(Document layout detection data)
┄┄┄┄┄┄

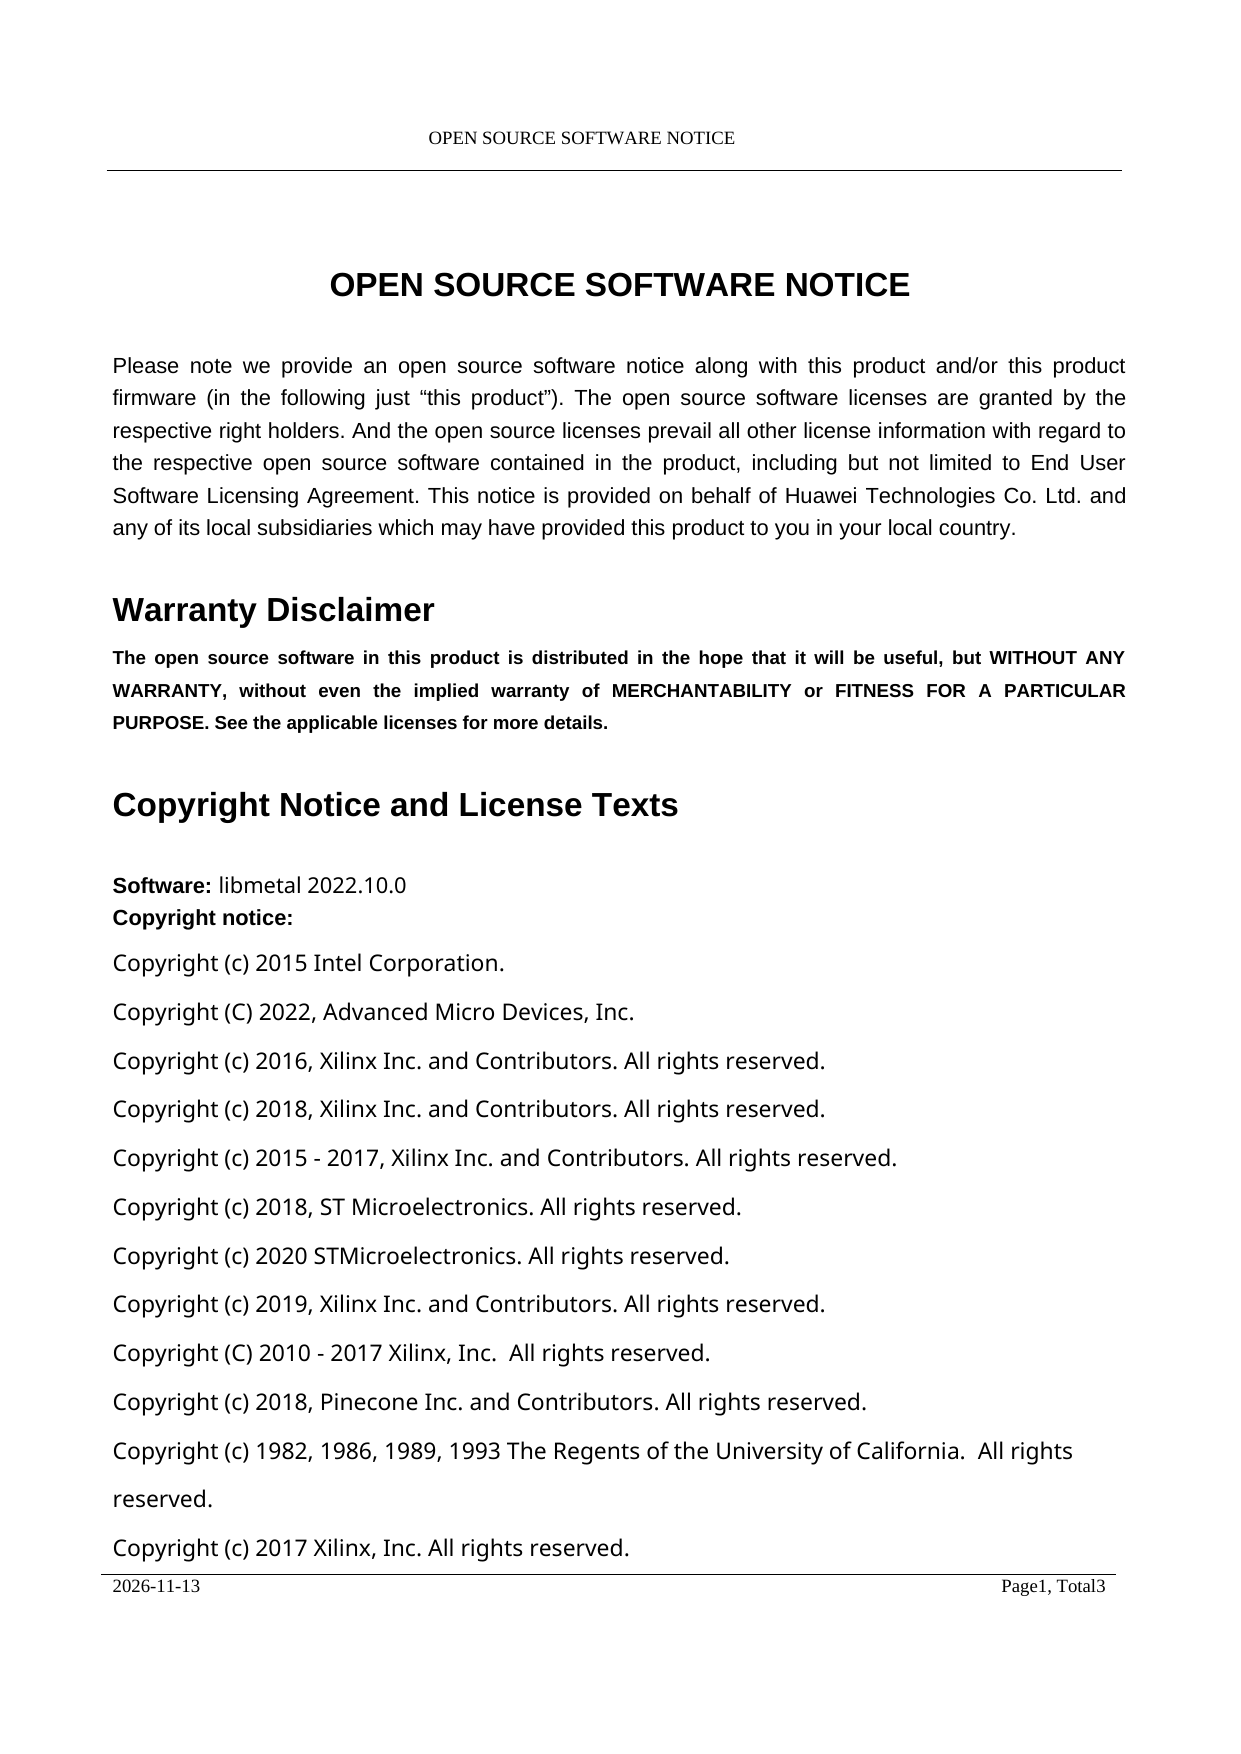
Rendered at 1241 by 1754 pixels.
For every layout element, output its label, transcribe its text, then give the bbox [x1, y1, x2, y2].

text Copyright Notice and License Texts [112, 771, 1128, 836]
text Software: libmetal 2022.10.0 [112, 869, 1128, 901]
text OPEN SOURCE SOFTWARE NOTICE [112, 251, 1128, 316]
text Copyright notice: [112, 901, 1128, 934]
text Warranty Disclaimer [112, 576, 1128, 641]
text Please note we provide an open source software notice along with this product and/or this product firmware (in the following just “this product”). The open source software licenses are granted by the respective right holders. And the open source licenses prevail all other license information with regard to the respective open source software contained in the product, including but not limited to End User Software Licensing Agreement. This notice is provided on behalf of Huawei Technologies Co. Ltd. and any of its local subsidiaries which may have provided this product to you in your local country. [112, 349, 1128, 544]
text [112, 947, 1128, 1564]
text The open source software in this product is distributed in the hope that it will be useful, but WITHOUT ANY WARRANTY, without even the implied warranty of MERCHANTABILITY or FITNESS FOR A PARTICULAR PURPOSE. See the applicable licenses for more details. [112, 641, 1128, 739]
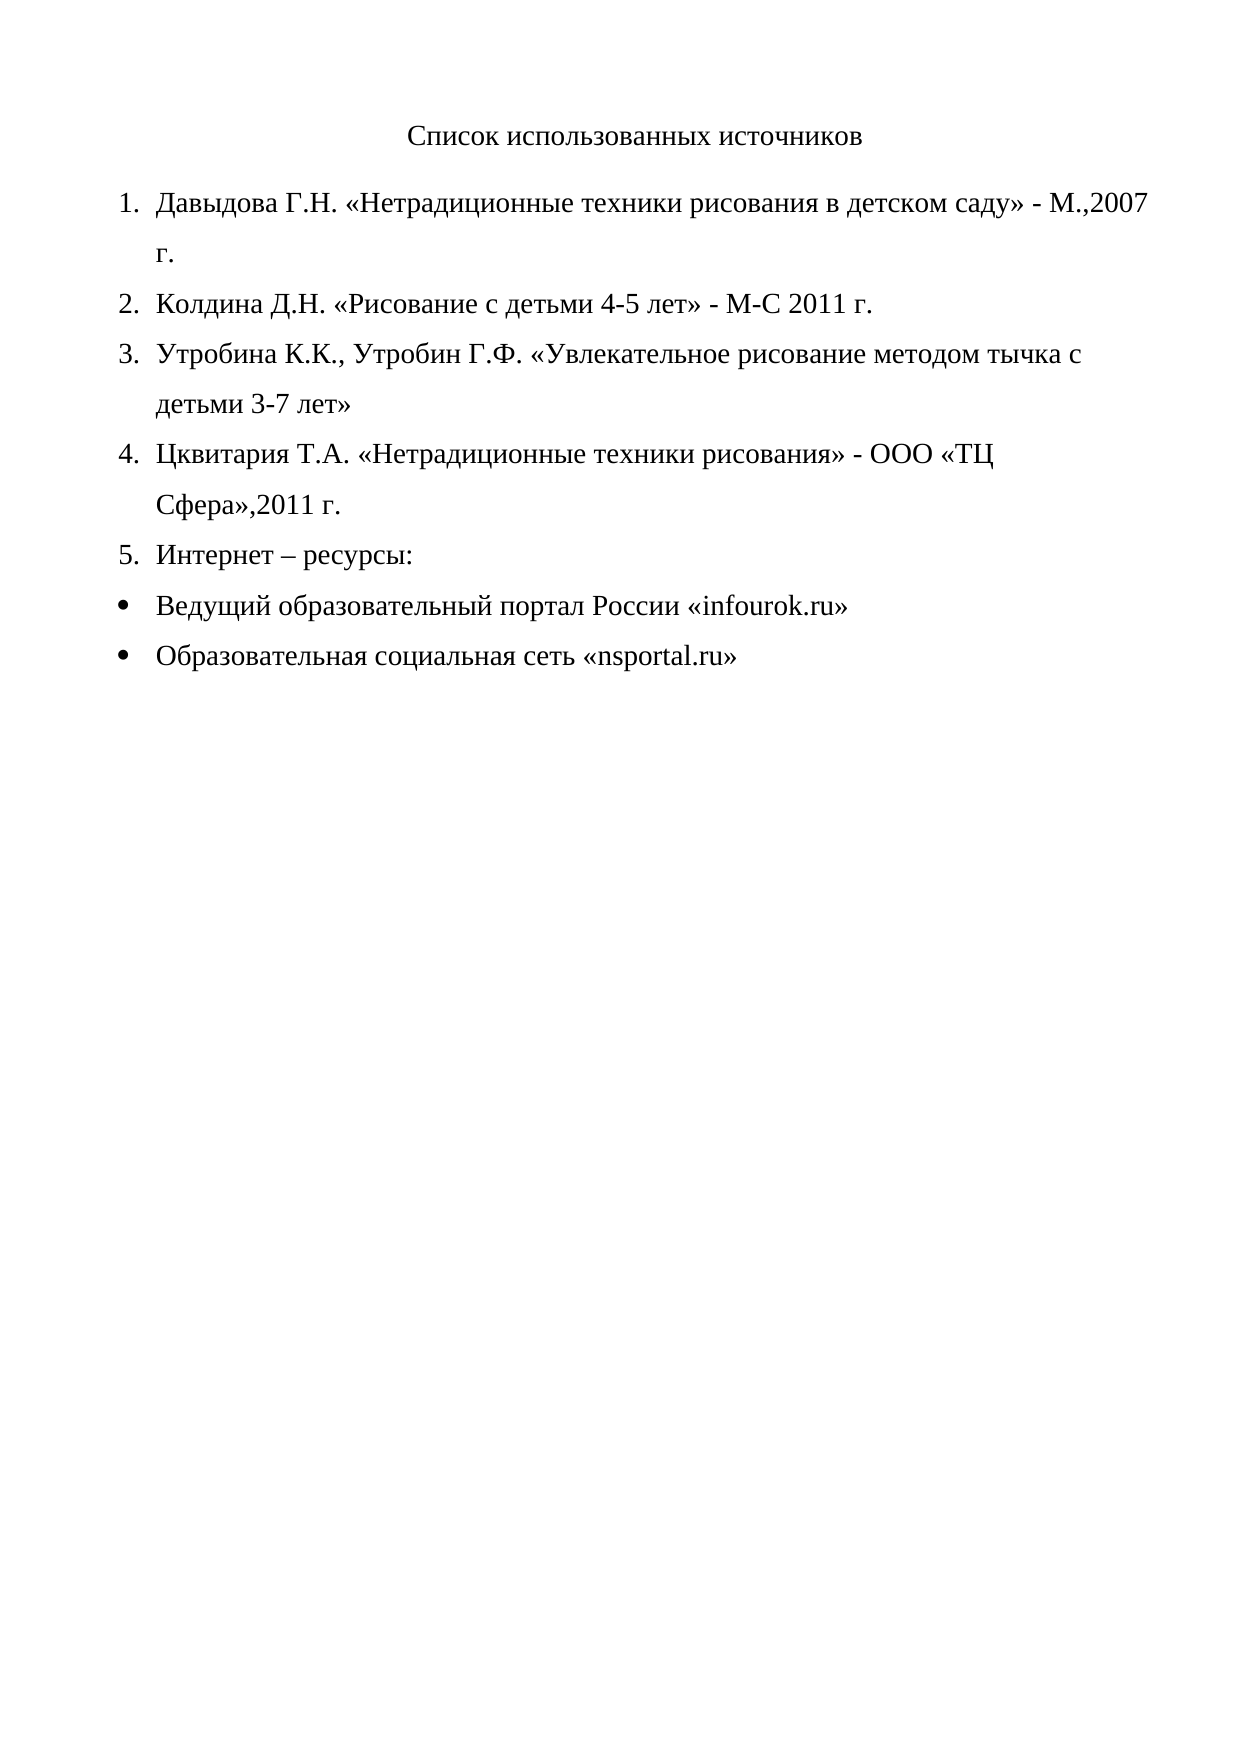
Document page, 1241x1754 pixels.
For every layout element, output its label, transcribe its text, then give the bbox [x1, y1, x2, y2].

list Цквитария Т.А. «Нетрадиционные техники рисования» - ООО «ТЦ Сфера»,2011 г. [118, 437, 1152, 521]
text Список использованных источников [118, 118, 1152, 152]
list Давыдова Г.Н. «Нетрадиционные техники рисования в детском саду» - М.,2007 г. [118, 185, 1152, 269]
list Образовательная социальная сеть «nsportal.ru» [118, 638, 1152, 672]
list Интернет – ресурсы: [118, 537, 1152, 571]
list Колдина Д.Н. «Рисование с детьми 4-5 лет» - М-С 2011 г. [118, 286, 1152, 319]
list Ведущий образовательный портал России «infourok.ru» [118, 588, 1152, 621]
list Утробина К.К., Утробин Г.Ф. «Увлекательное рисование методом тычка с детьми 3-7 лет» [118, 336, 1152, 420]
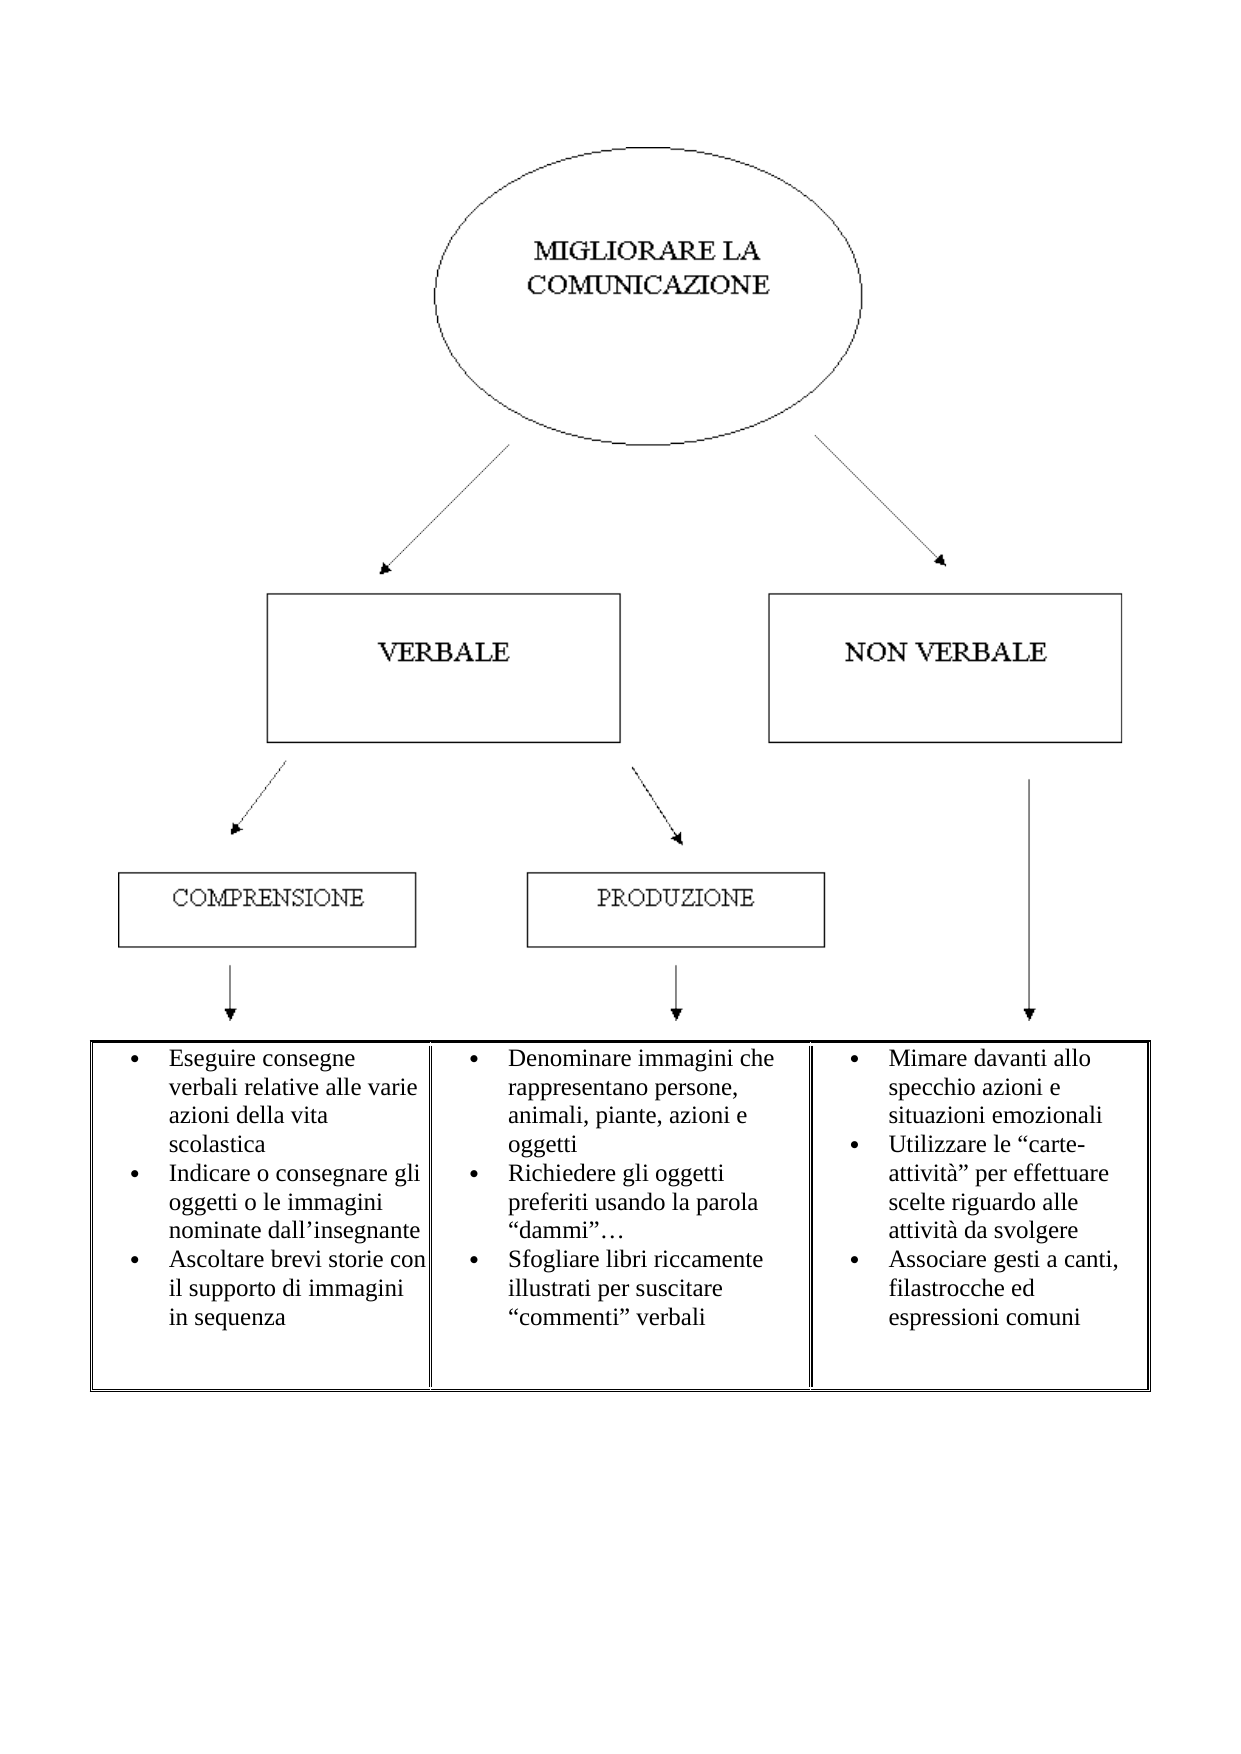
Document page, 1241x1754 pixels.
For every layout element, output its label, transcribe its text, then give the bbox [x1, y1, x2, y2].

picture [118, 147, 1123, 1021]
table_header Eseguire consegne verbali relative alle varie azioni della vita scolastica Indicare o consegnare gli oggetti o le immagini nominate dall’insegnante Ascoltare brevi storie con il supporto di immagini in sequenza [93, 1043, 431, 1388]
table_header Mimare davanti allo specchio azioni e situazioni emozionali Utilizzare le “carte-attività” per effettuare scelte riguardo alle attività da svolgere Associare gesti a canti, filastrocche ed espressioni comuni [811, 1043, 1147, 1388]
table_header Denominare immagini che rappresentano persone, animali, piante, azioni e oggetti Richiedere gli oggetti preferiti usando la parola “dammi”… Sfogliare libri riccamente illustrati per suscitare “commenti” verbali [431, 1042, 811, 1388]
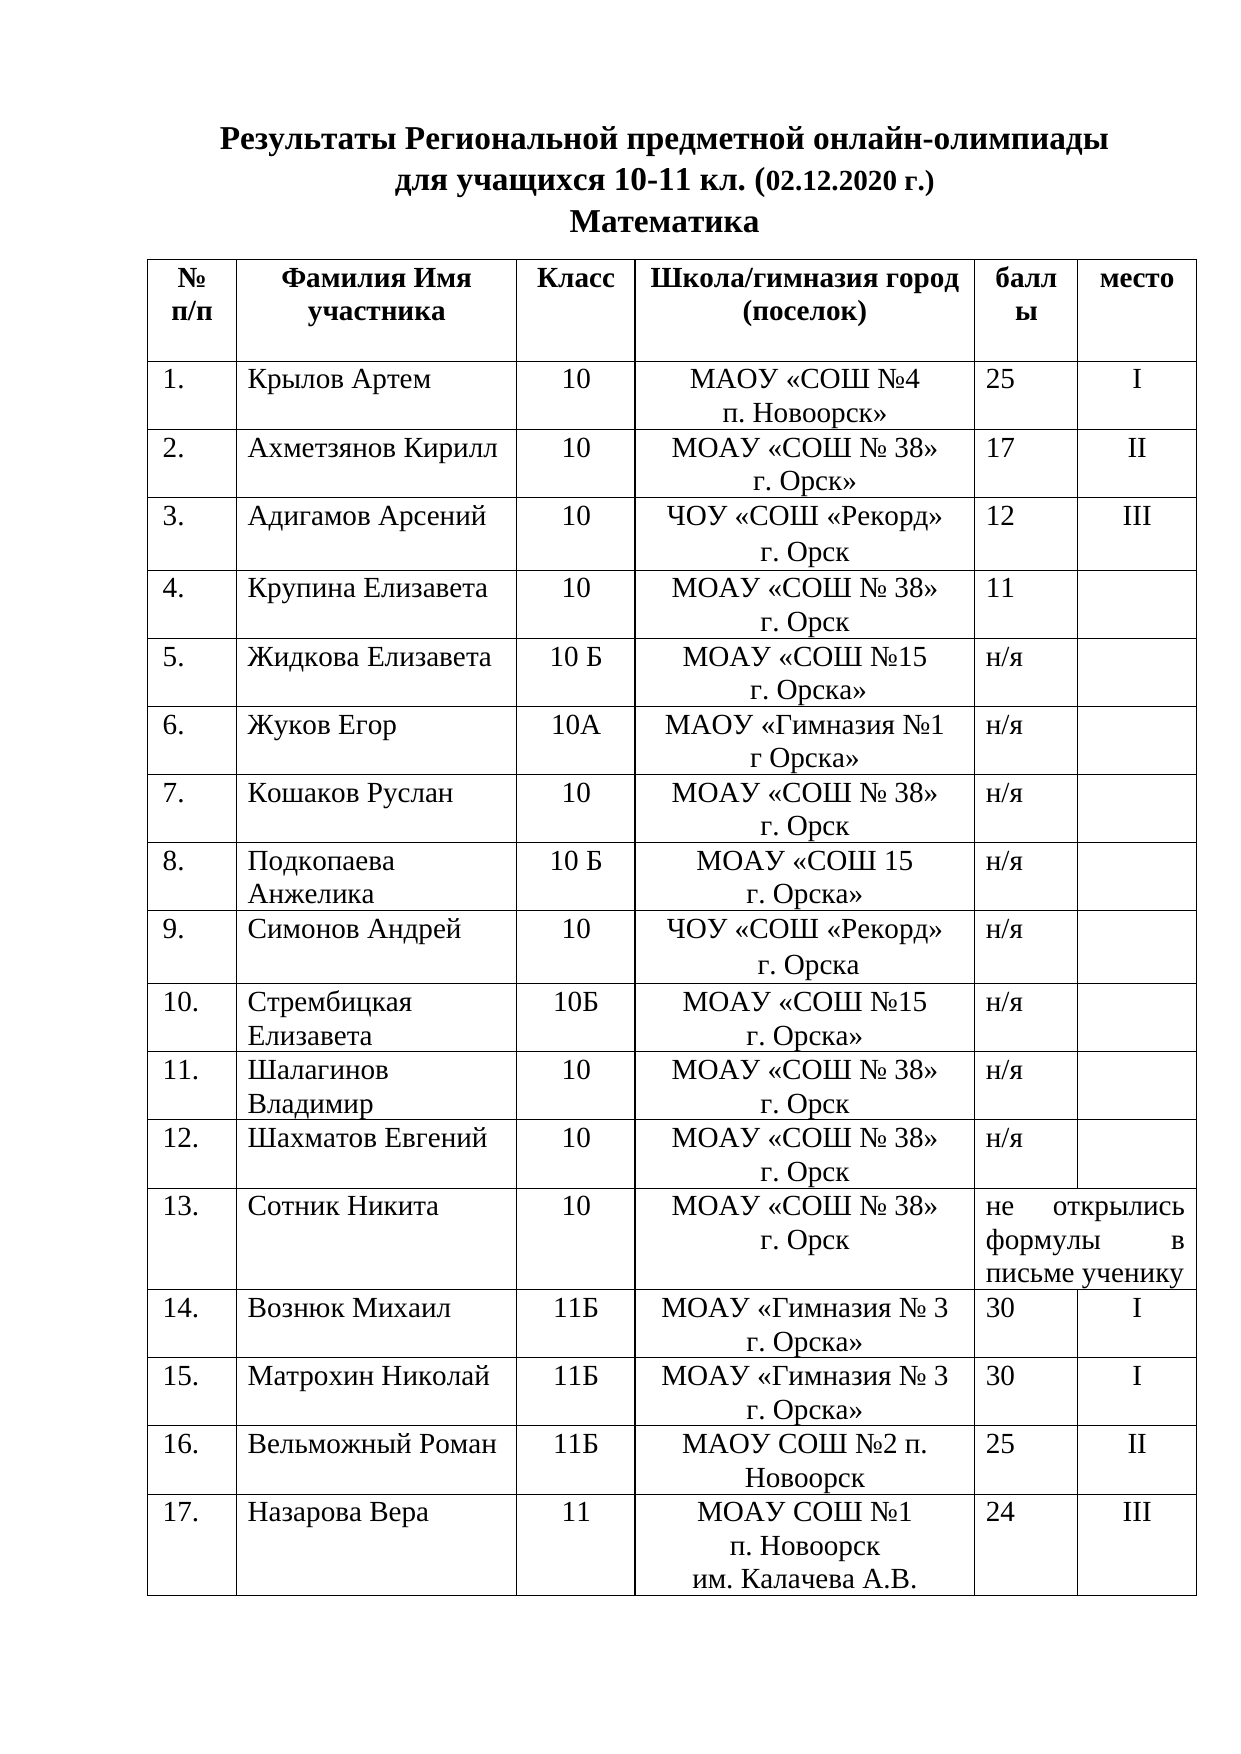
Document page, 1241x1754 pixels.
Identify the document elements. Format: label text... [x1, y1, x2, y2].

┄┄┄┄┄┄

The response should consist of the entries above, given again exactly and free of pictures.

Rendered at 1241 by 1754 pixels.
For every layout element, output its label, transcribe its text, then give the bbox [x1, y1, x2, y2].

text Copyright Notice and License Texts [112, 771, 1128, 836]
text Software: libmetal 2022.10.0 [112, 869, 1128, 901]
text OPEN SOURCE SOFTWARE NOTICE [112, 251, 1128, 316]
text Copyright notice: [112, 901, 1128, 934]
text Warranty Disclaimer [112, 576, 1128, 641]
text Please note we provide an open source software notice along with this product and/or this product firmware (in the following just “this product”). The open source software licenses are granted by the respective right holders. And the open source licenses prevail all other license information with regard to the respective open source software contained in the product, including but not limited to End User Software Licensing Agreement. This notice is provided on behalf of Huawei Technologies Co. Ltd. and any of its local subsidiaries which may have provided this product to you in your local country. [112, 349, 1128, 544]
text [112, 947, 1128, 1564]
text The open source software in this product is distributed in the hope that it will be useful, but WITHOUT ANY WARRANTY, without even the implied warranty of MERCHANTABILITY or FITNESS FOR A PARTICULAR PURPOSE. See the applicable licenses for more details. [112, 641, 1128, 739]
Document page, 1241x1754 pixels.
For every layout element, output its label, transcribe its text, then give the bbox [x1, y1, x2, y2].

list Цквитария Т.А. «Нетрадиционные техники рисования» - ООО «ТЦ Сфера»,2011 г. [118, 437, 1152, 521]
text Список использованных источников [118, 118, 1152, 152]
list Давыдова Г.Н. «Нетрадиционные техники рисования в детском саду» - М.,2007 г. [118, 185, 1152, 269]
list Образовательная социальная сеть «nsportal.ru» [118, 638, 1152, 672]
list Интернет – ресурсы: [118, 537, 1152, 571]
list Колдина Д.Н. «Рисование с детьми 4-5 лет» - М-С 2011 г. [118, 286, 1152, 319]
list Ведущий образовательный портал России «infourok.ru» [118, 588, 1152, 621]
list Утробина К.К., Утробин Г.Ф. «Увлекательное рисование методом тычка с детьми 3-7 лет» [118, 336, 1152, 420]
Document page, 1241x1754 pixels.
For every layout element, output its label, transcribe its text, then give the bbox [x1, y1, x2, y2].

picture [118, 147, 1123, 1021]
table_header Eseguire consegne verbali relative alle varie azioni della vita scolastica Indicare o consegnare gli oggetti o le immagini nominate dall’insegnante Ascoltare brevi storie con il supporto di immagini in sequenza [93, 1043, 431, 1388]
table_header Mimare davanti allo specchio azioni e situazioni emozionali Utilizzare le “carte-attività” per effettuare scelte riguardo alle attività da svolgere Associare gesti a canti, filastrocche ed espressioni comuni [811, 1043, 1147, 1388]
table_header Denominare immagini che rappresentano persone, animali, piante, azioni e oggetti Richiedere gli oggetti preferiti usando la parola “dammi”… Sfogliare libri riccamente illustrati per suscitare “commenti” verbali [431, 1042, 811, 1388]
Document page, 1241x1754 pixels.
Identify the document elements. Format: label text... [x1, y1, x2, y2].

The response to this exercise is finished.